Cynomolgus ALK-7 / ALK7 / ACVR1C Protein (Cytokine)

Activin A receptor, type IC Protein Datasheet

ALK-7 / ALK7 / ACVR1C Protein Product Information

• Synonym: ACVR1C
• Protein Construction: A DNA sequence encoding the cynomolgus ACVR1C (F7GDQ6) (Leu44-Glu113) was expressed, fused with the Fc region of human IgG1 at the C-terminus.
• Source: Cynomolgus
• Expression Host: Human Cells

ALK-7 / ALK7 / ACVR1C Protein QC Testing

• Purity: > 95 % as determined by SDS-PAGE
• Endotoxin: < 1.0 EU per μg of the protein as determined by the LAL method
• Stability: Samples are stable for up to twelve months from date of receipt at -70℃
• Predicted N terminal: Gly 25
• Molecular Mass: The recombinant cynomolgus ACVR1C is a disulfide-linked homodimer. The reduced monomer comprises 330 amino acids and has a calculated molecular mass of 36.6 KDa.The apparent molecular mass of cynomolgus CD38 is approximately 42-46 KDa respectively in SDS-PAGE.
• Formulation: Lyophilized from sterile PBS, pH7.4
  1. Normally 5 % - 8 % trehalose and mannitol are added as protectants before lyophilization. Specific concentrations are included in the hardcopy of COA.
  2. Please contact us for any concerns or special requirements.
• SDS-PAGE: ALK-7 / ALK7 / ACVR1C protein

ALK-7 / ALK7 / ACVR1C Protein Usage Guide

• Storage: Store it under sterile conditions at -70℃. It is recommended that the protein be aliquoted for optimal storage. Avoid repeated freeze-thaw cycles.
• Reconstitution: A hardcopy of COA with reconstitution instruction is sent along with the products. Please refer to it for detailed information.
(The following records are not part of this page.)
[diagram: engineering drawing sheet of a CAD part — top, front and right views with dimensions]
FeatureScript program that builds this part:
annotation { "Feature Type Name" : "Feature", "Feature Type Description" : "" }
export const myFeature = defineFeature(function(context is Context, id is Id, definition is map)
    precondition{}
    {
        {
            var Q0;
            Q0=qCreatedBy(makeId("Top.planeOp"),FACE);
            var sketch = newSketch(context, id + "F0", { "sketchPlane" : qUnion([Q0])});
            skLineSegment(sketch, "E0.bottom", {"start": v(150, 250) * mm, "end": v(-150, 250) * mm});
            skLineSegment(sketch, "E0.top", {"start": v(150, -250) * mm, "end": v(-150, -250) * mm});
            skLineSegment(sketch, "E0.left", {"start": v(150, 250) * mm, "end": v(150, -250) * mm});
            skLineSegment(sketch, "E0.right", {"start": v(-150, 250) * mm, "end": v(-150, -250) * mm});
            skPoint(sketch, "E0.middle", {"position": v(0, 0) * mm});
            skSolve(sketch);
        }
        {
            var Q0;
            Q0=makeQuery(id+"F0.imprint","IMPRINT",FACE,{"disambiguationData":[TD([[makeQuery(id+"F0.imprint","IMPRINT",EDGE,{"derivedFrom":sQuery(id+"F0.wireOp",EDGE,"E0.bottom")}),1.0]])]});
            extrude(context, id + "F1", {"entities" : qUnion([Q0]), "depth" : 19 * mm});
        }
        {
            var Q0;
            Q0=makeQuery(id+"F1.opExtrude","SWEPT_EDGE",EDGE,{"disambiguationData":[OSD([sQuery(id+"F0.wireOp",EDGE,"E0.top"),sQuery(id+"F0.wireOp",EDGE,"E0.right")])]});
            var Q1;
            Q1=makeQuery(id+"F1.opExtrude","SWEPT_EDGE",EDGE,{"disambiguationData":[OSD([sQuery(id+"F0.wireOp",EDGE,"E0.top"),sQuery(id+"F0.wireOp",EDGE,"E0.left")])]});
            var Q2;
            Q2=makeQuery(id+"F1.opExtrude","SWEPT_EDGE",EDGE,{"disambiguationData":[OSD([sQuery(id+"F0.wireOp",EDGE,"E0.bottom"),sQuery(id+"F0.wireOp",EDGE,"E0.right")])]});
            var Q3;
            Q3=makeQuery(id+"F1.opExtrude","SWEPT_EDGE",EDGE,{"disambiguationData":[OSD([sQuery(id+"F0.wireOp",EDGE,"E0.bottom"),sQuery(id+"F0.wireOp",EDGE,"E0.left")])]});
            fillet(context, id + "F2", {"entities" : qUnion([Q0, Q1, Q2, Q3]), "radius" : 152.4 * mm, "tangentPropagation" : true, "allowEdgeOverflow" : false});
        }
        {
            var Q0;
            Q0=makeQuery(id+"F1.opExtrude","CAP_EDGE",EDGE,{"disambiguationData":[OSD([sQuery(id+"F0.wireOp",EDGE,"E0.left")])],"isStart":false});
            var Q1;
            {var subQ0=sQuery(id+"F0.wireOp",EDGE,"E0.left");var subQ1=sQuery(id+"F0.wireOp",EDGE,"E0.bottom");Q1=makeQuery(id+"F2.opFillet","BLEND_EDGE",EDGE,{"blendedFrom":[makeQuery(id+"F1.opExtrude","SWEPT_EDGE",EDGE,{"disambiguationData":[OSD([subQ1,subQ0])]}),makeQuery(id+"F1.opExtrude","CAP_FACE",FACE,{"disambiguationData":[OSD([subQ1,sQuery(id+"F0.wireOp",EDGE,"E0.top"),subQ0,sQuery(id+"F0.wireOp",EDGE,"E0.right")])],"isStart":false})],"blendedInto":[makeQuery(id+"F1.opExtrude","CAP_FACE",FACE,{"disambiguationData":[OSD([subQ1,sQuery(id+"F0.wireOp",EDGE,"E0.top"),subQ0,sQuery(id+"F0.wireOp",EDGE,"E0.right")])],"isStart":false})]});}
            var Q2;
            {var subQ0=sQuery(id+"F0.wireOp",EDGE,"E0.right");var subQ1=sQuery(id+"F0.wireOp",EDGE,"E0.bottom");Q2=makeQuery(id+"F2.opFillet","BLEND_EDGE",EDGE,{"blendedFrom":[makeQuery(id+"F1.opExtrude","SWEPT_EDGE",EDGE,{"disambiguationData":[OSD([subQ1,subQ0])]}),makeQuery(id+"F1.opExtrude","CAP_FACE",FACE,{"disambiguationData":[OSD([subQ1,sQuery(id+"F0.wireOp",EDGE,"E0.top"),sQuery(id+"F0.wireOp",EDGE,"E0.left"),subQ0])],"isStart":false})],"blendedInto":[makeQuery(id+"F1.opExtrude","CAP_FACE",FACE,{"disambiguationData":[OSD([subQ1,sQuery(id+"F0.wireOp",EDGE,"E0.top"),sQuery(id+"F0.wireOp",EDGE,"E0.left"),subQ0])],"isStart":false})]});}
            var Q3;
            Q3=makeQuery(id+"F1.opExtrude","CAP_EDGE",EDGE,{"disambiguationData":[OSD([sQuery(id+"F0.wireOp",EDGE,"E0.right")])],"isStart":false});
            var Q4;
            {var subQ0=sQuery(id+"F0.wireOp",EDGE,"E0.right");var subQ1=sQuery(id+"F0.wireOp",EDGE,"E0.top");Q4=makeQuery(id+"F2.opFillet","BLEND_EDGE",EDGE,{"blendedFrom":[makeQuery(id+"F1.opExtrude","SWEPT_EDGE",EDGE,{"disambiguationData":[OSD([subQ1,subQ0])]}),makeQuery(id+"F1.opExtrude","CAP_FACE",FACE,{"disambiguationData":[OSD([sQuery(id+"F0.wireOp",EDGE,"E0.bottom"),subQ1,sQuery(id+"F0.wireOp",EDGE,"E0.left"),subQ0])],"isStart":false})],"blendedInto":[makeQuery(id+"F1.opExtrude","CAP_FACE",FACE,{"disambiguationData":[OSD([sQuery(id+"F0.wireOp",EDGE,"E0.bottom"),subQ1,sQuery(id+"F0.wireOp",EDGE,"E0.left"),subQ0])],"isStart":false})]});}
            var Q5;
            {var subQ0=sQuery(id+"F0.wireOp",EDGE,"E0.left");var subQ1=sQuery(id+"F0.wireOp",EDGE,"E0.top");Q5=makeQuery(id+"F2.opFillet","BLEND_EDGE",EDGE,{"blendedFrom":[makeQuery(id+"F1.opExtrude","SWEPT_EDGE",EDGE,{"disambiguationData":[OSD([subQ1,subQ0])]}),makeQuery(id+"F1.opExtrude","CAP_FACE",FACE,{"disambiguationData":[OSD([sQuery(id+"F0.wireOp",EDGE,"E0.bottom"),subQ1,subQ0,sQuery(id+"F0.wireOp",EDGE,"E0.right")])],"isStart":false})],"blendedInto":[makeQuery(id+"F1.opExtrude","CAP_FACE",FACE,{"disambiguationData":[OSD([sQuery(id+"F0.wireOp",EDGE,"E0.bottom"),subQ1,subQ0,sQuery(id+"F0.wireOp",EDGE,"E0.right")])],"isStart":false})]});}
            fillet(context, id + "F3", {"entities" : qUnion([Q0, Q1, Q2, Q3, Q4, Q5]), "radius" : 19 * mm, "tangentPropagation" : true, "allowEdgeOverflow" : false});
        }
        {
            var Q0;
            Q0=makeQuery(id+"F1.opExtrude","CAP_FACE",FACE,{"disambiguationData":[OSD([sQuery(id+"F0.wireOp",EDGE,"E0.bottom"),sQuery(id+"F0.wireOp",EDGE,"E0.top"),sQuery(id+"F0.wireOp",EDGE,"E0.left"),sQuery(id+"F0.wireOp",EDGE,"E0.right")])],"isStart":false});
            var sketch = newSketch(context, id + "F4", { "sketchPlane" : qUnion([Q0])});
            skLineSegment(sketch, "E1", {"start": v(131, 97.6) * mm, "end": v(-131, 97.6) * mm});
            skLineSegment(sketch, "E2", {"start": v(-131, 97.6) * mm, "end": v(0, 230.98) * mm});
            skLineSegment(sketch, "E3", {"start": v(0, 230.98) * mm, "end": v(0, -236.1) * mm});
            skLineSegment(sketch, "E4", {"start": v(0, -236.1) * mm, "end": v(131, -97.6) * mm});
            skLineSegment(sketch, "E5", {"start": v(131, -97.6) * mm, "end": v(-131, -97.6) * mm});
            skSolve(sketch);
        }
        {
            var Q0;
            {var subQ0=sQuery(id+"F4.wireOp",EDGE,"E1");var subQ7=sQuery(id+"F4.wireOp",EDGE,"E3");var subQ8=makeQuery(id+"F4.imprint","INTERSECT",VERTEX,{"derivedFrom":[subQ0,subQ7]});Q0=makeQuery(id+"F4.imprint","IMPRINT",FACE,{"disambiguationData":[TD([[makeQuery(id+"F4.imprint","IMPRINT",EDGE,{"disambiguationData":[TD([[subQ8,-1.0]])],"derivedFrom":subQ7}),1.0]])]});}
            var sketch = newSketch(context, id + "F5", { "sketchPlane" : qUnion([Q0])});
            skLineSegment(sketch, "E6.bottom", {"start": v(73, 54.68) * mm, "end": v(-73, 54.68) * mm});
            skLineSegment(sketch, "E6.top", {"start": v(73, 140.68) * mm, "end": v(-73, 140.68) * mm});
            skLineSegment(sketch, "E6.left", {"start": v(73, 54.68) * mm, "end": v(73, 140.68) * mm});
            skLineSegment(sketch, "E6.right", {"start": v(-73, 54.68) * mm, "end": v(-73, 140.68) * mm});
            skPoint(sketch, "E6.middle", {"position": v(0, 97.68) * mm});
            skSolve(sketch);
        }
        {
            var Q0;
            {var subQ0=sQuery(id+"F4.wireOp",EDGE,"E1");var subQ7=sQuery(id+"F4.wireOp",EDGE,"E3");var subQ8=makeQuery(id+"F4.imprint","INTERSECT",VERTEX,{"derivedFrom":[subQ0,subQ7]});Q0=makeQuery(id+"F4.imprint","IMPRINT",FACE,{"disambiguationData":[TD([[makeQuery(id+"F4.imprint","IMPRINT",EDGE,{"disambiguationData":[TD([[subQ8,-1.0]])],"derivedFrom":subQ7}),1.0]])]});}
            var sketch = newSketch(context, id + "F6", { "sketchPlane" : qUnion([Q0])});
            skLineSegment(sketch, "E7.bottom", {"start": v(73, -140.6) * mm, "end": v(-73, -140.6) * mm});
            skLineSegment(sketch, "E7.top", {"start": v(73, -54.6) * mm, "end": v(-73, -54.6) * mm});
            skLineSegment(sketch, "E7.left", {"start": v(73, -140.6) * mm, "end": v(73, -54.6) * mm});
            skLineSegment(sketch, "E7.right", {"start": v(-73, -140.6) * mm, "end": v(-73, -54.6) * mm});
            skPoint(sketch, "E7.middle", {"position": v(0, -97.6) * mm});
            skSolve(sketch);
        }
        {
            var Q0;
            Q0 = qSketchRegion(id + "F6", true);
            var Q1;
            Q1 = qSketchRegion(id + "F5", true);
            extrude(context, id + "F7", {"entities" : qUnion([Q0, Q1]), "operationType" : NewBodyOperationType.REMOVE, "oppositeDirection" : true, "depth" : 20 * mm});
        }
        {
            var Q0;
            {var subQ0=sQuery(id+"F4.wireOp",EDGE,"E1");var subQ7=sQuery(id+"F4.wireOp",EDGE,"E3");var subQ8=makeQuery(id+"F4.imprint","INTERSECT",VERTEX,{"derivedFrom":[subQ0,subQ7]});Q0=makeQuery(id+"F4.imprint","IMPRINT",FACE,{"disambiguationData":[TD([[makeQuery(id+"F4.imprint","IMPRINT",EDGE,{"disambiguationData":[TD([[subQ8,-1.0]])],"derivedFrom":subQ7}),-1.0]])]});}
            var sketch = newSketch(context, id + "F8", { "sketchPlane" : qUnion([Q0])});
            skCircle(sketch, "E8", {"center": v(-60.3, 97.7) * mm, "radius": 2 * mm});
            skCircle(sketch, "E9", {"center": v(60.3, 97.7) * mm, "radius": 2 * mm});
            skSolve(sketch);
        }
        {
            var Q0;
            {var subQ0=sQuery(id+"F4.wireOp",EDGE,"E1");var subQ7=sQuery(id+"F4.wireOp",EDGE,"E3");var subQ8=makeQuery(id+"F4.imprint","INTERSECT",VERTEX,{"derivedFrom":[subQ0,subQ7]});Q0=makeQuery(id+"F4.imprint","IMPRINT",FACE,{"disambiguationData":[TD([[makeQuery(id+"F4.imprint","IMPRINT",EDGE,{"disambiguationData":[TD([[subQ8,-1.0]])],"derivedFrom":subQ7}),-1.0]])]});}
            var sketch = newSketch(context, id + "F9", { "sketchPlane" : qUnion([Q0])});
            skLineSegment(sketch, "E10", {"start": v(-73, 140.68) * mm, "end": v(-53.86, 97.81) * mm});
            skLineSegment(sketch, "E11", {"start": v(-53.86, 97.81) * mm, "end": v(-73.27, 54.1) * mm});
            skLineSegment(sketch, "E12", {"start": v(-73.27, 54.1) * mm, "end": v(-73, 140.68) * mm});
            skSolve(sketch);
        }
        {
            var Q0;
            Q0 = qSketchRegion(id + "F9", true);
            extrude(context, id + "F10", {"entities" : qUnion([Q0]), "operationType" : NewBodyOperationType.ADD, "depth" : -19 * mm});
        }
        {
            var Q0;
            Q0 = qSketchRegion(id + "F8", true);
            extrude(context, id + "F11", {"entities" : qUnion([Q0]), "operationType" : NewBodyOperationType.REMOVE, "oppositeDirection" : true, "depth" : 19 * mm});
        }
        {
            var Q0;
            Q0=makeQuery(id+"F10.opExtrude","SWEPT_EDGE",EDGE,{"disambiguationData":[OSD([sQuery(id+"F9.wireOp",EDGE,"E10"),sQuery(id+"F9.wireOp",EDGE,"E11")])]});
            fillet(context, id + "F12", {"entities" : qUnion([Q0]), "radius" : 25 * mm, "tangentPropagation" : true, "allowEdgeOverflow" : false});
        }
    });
ALK-7 / ALK7 / ACVR1C Protein Description

ALK-7, also known as ALK7 and ACVR1C, is a member of the ALK family. ALK-7 is a serine-threonine kinase that can cause the activation of one of the SMAD signal transducers, SMAD2. It induces cell death by apoptosis through activation of the traditional TGF-beta pathway components in a process involving activation of SMAD2, SMAD3, caspase-3 and caspase-9. ALK-7 has a ligand known as Nodal. Nodal stimulates the secretion of TIMP-1 and inhibits matrix metalloproteinases MMP-2 and MMP-9 activity. The overexpression of Nodal or constitutively active ALK-7 decreases cell migration and invasion, whereas knock-down of Nodal and ALK-7 has the opposite effects.

References

1. Lin YY. et al., 2012, Nature. 482 (7384): 251-5.
2. He C. et al., 2010, Hum Genet. 128 (5) :515-27.
3. Watanabe R. et al., 2008, Biochem Biophys Res Commun. 377 (3): 867-72.